Additionally, disputes between the Egyptian General Petroleum Corporation (EGPC), the Egyptian Electricity Holding Company (EEHC), MoF, and MERE were resolved and they agreed on future rules for paying off the sectors’ fuel withdrawals. The Ministry of Public Business Sector also agreed to transfer ownership of some of their real estate assets to the Ministry of Petroleum and Mineral Resource as a way to settle its debt.
The ministry has taken an additional initiative by reducing the price of natural gas to industrial consumers from $8 and $6 per million British thermal units (mmBtu) to $4.5/mmBtu for manufacturing cement. For the iron and steel, aluminum, ceramics, and porcelain industries, the price was reduced from $7/mmBtu to $5.5/mmBtu. Such actions led the petroleum sector to bear an annual decrease of EGP 9.5 billion in revenues. Furthermore, as the ceramics industry’s debts were increasingly high representing about 55% of the private sector debts, the ministry decided to schedule the ceramics industry’s debt to be paid over four years after paying a 5% advance payment.
Oil Hedging & Arrears
The low oil price environment provided Egypt with great importing opportunities as Egypt is both an importing and an exporting country. Minister of Finance, Mohamed Maait, previously stated that the country has secured enough amount of crude oil during the FY 2020/21. No further information was announced, but the minister stated that Egypt has managed to double its oil hedges as a precautionary measure against the possible increase of oil prices, ensuring that the country now has enough oil stock until June 30, 2021.
Despite the economic challenges and their tolls, Egypt managed to continue paying its due arrears to international oil companies (IOCs).

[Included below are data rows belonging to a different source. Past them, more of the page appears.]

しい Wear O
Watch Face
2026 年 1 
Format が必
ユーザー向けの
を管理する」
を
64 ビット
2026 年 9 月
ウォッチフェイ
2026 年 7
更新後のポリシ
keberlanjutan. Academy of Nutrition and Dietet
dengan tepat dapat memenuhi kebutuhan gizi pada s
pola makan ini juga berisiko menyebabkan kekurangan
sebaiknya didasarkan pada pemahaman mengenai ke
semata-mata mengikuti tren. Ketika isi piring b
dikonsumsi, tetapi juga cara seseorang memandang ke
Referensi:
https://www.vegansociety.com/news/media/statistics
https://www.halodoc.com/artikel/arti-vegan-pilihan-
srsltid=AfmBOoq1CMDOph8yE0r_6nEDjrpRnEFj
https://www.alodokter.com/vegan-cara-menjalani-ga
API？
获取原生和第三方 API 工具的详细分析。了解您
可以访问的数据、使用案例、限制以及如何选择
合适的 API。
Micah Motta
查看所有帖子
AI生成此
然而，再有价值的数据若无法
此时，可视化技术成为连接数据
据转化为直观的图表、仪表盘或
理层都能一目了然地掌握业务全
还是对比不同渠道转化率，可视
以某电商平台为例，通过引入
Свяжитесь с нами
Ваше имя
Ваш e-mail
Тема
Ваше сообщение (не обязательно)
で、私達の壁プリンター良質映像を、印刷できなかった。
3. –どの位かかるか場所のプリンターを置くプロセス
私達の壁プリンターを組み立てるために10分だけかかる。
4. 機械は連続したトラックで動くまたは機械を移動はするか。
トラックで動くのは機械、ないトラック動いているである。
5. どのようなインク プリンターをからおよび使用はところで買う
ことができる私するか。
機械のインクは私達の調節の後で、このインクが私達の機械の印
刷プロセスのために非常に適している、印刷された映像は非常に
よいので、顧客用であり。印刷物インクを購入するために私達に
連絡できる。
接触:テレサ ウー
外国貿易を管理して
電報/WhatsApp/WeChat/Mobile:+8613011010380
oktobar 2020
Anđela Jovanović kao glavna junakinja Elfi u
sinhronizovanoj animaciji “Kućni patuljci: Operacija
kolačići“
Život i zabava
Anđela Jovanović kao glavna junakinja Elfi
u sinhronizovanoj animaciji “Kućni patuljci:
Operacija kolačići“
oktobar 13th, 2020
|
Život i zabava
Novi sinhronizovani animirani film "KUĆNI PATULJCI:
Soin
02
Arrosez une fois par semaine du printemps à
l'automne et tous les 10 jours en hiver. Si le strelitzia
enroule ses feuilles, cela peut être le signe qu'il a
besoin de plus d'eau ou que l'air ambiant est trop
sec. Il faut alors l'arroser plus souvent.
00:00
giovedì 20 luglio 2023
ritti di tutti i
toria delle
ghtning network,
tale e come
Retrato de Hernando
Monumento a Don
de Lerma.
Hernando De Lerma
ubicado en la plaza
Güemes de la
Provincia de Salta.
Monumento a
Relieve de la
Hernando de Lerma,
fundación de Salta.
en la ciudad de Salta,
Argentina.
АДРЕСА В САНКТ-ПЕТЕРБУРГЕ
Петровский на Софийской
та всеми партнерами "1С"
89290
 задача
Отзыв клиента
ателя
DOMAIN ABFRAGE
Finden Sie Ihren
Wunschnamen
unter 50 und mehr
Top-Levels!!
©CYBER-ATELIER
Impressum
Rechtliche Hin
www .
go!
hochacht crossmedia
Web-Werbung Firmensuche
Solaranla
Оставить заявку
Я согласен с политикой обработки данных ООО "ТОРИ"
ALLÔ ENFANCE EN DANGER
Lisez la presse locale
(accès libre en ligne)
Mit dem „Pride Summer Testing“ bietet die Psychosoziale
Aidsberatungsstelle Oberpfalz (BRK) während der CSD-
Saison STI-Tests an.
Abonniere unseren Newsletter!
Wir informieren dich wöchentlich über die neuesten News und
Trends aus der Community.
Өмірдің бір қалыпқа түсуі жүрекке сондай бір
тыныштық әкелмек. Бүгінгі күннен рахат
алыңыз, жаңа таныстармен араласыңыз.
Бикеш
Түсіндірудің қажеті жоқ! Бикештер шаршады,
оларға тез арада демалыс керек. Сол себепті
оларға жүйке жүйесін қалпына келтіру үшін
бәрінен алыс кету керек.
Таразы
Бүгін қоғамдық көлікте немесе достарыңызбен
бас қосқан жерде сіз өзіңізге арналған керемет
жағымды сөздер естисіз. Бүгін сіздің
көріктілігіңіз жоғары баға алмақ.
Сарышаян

In 2020, arrears to IOCs fell by 5.5% to reach $850 million by June, taking into consideration that it reached $900 million by the end of 2019.
Due to the uneven equilibrium of petroleum products supply and demand, trade traffic has shifted dramatically. To balance out the shift, Egypt has made a few attractive changes to its Suez Canal tariffs. In 2020, the Suez Canal Authority (SCA) allowed liquefied petroleum gas (LPG) tankers traveling between West of India ports and the Gulf Coast of the US a discount of 24% on the regular fees. Additionally, tankers traveling to East of Kochi ports to Singapore gained a discount of 60%. Ships that are reaching Singapore ports and their Eastern parts were granted a discount of 75%. As for oil tankers traveling between Latin America from Colombia and ports of Asia from Karachi and its Eastern parts, such tankers were given a discount of 75% from the regular fees. The SCA made such attractive offers to bring in more vessels to the canal that use alternative routes such as the Cape of Good Hope.
All in all, the state and its authorities have shown great effort to maintain the national economy and to patch up the marks of the pandemic.